Write out each record below, word for word.

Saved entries
___
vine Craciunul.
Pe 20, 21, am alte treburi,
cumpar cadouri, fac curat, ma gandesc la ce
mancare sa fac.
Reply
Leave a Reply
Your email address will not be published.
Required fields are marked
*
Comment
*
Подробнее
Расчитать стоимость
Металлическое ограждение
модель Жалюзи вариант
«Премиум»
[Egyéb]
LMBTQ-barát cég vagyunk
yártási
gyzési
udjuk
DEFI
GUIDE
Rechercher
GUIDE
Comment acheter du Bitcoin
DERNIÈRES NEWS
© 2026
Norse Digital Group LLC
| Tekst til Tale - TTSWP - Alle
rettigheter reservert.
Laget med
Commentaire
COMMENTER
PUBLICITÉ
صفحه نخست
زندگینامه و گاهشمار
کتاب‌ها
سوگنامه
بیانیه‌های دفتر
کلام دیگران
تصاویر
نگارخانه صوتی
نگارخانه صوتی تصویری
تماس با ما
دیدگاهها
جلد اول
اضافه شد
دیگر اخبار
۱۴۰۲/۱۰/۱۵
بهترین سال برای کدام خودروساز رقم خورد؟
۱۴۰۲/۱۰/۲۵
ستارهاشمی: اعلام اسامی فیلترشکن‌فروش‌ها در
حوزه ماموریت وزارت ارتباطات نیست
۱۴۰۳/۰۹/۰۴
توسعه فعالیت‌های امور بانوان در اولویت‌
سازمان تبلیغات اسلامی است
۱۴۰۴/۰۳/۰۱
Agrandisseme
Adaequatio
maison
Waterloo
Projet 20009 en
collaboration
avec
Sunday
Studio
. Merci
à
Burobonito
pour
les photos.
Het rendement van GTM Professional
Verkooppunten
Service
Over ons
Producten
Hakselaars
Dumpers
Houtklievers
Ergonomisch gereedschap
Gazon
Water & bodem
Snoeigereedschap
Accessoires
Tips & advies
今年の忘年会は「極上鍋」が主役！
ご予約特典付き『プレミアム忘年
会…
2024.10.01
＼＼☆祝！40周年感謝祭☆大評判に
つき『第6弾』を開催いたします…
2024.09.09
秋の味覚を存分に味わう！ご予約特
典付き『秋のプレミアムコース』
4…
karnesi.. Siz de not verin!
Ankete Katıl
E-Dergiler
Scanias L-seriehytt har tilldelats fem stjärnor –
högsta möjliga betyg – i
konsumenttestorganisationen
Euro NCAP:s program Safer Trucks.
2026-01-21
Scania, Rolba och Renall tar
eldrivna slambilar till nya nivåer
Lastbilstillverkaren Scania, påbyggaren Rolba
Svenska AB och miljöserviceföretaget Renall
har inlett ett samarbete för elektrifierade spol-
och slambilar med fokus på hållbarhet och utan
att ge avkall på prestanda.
___
Task answer>
vine Craciunul.
Pe 20, 21, am alte treburi,
cumpar cadouri, fac curat, ma gandesc la ce
mancare sa fac.
Reply
Leave a Reply
Your email address will not be published.
Required fields are marked
*
Comment
*
Подробнее
Расчитать стоимость
Металлическое ограждение
модель Жалюзи вариант
«Премиум»
[Egyéb]
LMBTQ-barát cég vagyunk
yártási
gyzési
udjuk
DEFI
GUIDE
Rechercher
GUIDE
Comment acheter du Bitcoin
DERNIÈRES NEWS
© 2026
Norse Digital Group LLC
| Tekst til Tale - TTSWP - Alle
rettigheter reservert.
Laget med
Commentaire
COMMENTER
PUBLICITÉ
صفحه نخست
زندگینامه و گاهشمار
کتاب‌ها
سوگنامه
بیانیه‌های دفتر
کلام دیگران
تصاویر
نگارخانه صوتی
نگارخانه صوتی تصویری
تماس با ما
دیدگاهها
جلد اول
اضافه شد
دیگر اخبار
۱۴۰۲/۱۰/۱۵
بهترین سال برای کدام خودروساز رقم خورد؟
۱۴۰۲/۱۰/۲۵
ستارهاشمی: اعلام اسامی فیلترشکن‌فروش‌ها در
حوزه ماموریت وزارت ارتباطات نیست
۱۴۰۳/۰۹/۰۴
توسعه فعالیت‌های امور بانوان در اولویت‌
سازمان تبلیغات اسلامی است
۱۴۰۴/۰۳/۰۱
Agrandisseme
Adaequatio
maison
Waterloo
Projet 20009 en
collaboration
avec
Sunday
Studio
. Merci
à
Burobonito
pour
les photos.
Het rendement van GTM Professional
Verkooppunten
Service
Over ons
Producten
Hakselaars
Dumpers
Houtklievers
Ergonomisch gereedschap
Gazon
Water & bodem
Snoeigereedschap
Accessoires
Tips & advies
今年の忘年会は「極上鍋」が主役！
ご予約特典付き『プレミアム忘年
会…
2024.10.01
＼＼☆祝！40周年感謝祭☆大評判に
つき『第6弾』を開催いたします…
2024.09.09
秋の味覚を存分に味わう！ご予約特
典付き『秋のプレミアムコース』
4…
karnesi.. Siz de not verin!
Ankete Katıl
E-Dergiler
Scanias L-seriehytt har tilldelats fem stjärnor –
högsta möjliga betyg – i
konsumenttestorganisationen
Euro NCAP:s program Safer Trucks.
2026-01-21
Scania, Rolba och Renall tar
eldrivna slambilar till nya nivåer
Lastbilstillverkaren Scania, påbyggaren Rolba
Svenska AB och miljöserviceföretaget Renall
har inlett ett samarbete för elektrifierade spol-
och slambilar med fokus på hållbarhet och utan
att ge avkall på prestanda.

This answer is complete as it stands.